Great Gulf has been announced as the developers of the ambitious Mirvish + Gehry Toronto, a two-tower development planned for King Street West. Pictured is David Mirvish and architect Frank Gehry. (Photo courtesy of Projectcore Inc.)
When word dropped Monday that Great Gulf has taken over David Mirvish's two Frank Gehry-designed towers, many observers were shocked.
But those intimately involved with the deal insist it's good news; the project will go ahead as designed by one of the planet's leading architects and envisioned by Toronto's leading impresario.
"I'm thrilled," says Mirvish. "We spoke to about 50 different groups from around the world and it was wonderful to find that the best fit was right here in Toronto.
"I have no doubt that this is exactly what Great Gulf wanted. They spent seven months studying it. They're going to get it going. They're also going to explore some new things that will be nice."
Chris Wein, president and CEO of Great Gulf, is equally excited by his acquisition.
"We will be taking over the two towers entirely," he explains. "I've been working with David for the last 18 months. He's a lovely man. He will be involved as a consultant. He wants to see his legacy fulfilled. We've developed a good relationship with Frank Gehry as well. We're very excited to be working with one of the greatest architects of our time."
Though both towers have been approved by the city, many issues remain unresolved. Wein doesn't expect construction will begin until the first quarter of 2019.
"There's still a lot of work to be done," he says. "We've spent a lot of time with the city. We're working with them to figure out how we're going to deal with various details."
Mirvish retains ownership of 322 King St. W., the warehouse on the northeast corner of King and John, as well as the Royal Alexandra and Princess of Wales theatres. The second floor of 322 will house the Mirvish Gallery, which will display work from Mirvish's extensive art collection. The Ontario College of Art and Design University will occupy space in the east tower.

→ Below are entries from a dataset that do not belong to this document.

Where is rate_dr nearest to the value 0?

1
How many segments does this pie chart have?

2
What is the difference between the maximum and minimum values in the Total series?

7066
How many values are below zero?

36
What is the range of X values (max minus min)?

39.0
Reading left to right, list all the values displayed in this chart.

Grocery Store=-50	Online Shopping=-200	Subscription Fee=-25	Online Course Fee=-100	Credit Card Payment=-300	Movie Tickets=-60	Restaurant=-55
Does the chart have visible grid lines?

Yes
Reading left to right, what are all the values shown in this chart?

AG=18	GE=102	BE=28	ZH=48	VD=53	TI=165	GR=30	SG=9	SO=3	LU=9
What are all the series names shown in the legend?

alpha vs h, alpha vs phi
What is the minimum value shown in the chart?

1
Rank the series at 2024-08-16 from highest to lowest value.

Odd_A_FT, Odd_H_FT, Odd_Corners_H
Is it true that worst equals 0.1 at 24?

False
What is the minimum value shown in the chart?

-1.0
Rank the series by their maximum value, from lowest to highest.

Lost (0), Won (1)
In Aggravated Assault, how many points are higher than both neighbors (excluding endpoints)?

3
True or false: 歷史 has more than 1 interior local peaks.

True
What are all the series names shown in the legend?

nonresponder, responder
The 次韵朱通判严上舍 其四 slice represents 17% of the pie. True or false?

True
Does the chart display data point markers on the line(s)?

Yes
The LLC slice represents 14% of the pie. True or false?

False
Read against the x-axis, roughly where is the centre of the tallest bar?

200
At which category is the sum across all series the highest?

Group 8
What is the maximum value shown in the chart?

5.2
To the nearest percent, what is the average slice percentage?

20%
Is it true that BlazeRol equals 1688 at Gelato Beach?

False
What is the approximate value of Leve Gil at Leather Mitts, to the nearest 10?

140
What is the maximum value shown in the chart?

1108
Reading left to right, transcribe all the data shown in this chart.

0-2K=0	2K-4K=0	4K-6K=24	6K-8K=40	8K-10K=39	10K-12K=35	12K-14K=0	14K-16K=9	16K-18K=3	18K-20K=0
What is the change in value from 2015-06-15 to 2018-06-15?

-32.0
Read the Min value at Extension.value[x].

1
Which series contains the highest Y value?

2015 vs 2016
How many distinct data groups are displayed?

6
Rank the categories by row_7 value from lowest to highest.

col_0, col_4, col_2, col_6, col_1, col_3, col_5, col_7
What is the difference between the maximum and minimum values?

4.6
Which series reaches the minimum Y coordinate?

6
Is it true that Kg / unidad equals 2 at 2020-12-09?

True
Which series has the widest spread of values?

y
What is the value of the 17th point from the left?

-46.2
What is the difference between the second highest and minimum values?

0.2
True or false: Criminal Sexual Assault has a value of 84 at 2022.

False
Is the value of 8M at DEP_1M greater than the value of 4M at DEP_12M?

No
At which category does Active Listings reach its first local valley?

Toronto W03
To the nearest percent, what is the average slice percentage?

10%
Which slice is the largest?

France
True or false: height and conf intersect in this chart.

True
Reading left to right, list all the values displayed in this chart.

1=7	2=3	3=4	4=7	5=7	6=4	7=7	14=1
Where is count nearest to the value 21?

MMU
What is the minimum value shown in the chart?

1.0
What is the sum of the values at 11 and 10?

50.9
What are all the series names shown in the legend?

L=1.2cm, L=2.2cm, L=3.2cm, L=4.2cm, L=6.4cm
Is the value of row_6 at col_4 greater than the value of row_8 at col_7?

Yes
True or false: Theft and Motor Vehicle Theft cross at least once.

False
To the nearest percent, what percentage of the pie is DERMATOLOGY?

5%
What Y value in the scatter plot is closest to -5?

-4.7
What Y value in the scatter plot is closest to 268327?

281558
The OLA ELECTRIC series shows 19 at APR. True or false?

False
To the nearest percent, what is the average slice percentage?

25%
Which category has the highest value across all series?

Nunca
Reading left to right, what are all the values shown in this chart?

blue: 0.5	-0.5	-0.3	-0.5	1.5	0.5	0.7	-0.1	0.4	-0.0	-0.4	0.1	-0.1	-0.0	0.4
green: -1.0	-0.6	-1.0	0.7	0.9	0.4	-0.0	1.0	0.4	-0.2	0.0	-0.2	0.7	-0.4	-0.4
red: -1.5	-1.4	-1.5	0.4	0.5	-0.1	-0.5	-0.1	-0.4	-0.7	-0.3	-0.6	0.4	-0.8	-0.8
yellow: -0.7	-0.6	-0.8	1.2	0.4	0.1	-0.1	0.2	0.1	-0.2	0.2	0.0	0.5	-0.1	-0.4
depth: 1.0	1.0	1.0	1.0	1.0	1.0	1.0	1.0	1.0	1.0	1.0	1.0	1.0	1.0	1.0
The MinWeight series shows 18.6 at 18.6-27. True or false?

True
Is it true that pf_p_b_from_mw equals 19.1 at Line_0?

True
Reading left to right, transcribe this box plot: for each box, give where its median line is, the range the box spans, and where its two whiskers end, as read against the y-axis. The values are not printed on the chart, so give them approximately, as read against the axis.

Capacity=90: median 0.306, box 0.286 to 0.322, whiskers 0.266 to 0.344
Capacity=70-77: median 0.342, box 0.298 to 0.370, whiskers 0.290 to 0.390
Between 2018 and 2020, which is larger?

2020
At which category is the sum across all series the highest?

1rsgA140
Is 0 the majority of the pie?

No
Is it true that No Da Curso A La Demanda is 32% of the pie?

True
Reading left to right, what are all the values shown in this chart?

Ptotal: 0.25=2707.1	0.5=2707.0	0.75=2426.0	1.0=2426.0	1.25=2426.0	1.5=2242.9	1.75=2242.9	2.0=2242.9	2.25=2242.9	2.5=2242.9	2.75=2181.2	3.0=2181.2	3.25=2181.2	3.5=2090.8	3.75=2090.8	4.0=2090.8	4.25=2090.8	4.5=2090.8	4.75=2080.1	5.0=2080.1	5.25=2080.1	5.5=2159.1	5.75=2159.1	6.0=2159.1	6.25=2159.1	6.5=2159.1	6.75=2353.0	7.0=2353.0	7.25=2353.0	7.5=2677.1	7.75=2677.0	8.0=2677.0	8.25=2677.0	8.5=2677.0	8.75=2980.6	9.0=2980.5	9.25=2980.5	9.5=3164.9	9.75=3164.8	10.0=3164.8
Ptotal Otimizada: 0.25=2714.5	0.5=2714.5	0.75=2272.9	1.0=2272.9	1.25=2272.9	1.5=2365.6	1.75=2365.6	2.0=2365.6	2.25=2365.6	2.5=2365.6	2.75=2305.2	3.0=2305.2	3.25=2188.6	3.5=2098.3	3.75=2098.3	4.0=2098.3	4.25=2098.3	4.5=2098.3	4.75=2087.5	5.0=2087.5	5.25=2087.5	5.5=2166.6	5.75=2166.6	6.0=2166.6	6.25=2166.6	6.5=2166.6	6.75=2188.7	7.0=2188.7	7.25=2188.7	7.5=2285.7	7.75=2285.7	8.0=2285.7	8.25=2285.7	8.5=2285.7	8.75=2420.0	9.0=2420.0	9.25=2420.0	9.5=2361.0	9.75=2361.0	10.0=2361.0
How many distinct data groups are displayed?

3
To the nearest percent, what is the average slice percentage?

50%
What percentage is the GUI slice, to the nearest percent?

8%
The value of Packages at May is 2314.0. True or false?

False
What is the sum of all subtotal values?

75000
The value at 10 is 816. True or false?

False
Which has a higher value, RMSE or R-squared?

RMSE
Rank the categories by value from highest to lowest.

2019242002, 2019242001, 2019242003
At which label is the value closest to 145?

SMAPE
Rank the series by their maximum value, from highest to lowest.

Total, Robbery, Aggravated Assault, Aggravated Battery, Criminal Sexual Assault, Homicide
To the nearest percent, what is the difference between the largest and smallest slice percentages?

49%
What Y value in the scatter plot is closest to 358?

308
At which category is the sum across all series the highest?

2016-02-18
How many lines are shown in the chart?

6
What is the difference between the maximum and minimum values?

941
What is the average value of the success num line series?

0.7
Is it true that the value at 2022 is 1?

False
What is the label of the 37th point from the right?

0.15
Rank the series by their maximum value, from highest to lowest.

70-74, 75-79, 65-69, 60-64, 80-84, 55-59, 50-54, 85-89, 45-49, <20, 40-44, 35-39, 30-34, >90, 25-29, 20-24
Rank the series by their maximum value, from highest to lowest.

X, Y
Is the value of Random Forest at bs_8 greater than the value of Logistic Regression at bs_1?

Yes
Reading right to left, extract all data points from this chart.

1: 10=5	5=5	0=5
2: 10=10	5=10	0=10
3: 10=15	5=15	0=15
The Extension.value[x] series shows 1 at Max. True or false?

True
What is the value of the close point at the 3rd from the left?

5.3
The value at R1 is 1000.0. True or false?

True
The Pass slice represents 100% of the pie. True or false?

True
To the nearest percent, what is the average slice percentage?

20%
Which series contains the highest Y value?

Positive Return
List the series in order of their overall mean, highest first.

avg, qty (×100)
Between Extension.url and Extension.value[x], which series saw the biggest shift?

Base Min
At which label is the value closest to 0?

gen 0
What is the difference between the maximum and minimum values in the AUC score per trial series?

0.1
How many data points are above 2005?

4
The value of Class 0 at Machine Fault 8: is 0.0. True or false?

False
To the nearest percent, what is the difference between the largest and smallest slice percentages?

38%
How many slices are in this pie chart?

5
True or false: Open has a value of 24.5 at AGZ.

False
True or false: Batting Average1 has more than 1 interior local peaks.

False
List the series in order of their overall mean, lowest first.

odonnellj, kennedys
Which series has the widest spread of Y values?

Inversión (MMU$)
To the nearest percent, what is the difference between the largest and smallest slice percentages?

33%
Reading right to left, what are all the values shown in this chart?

"It's all very positive," says Mirvish's development manager Peter Kofman. "David is still a part of things. His vision and enthusiasm to do something great remains 100 percent intact. But it's a huge project and there are only a few developers in Canada big enough to handle it. You need to have that kind of a powerhouse at the table."
A rendering of Mirvish + Gehry Toronto. (Photo courtesy of Projectcore Inc.)
When Mirvish launched the project in 2012, it included three towers atop a very elaborate, very Gehryesque, podium. The city planning department responded to the scheme with appalling hostility.
Then chief planner called the design "trite" and wondered whether Mirvish could be trusted not to pull "a bait and switch." Eventually, the plan was reduced to two towers — 92 and 82 storeys — and given a green light.
For his part, 88-year-old Frank Gehry — born and raised in Toronto before moving to California with his family in 1947 — remains committed to the project. Though he designed an addition to the Art Gallery of Ontario in 2004, the Mirvish scheme will be his first fully realized scheme in his hometown.
Best known for the Guggenheim Museum in Bilbao, Spain, Gehry has completed work around the world.
"His architecture is truly an attraction," Wein says. "Something about what he does really attracts people. I believe the project will excite people around the world and locally. It will be an international address. I really hope we can create a centre of gravity within this location."
As Kofman makes clear, "We didn't bring Frank Gehry to Toronto to do something insignificant. In the beginning a lot of people didn't believe it could happen here. Frank is super-happy about everything. It's like a homecoming for him. He's still fully involved."
Though some worry the site is too small to accommodate such an ambitious proposal, Wein dismisses such concerns. "This part of Toronto represents the future and the past. What we're designing is the heritage of tomorrow."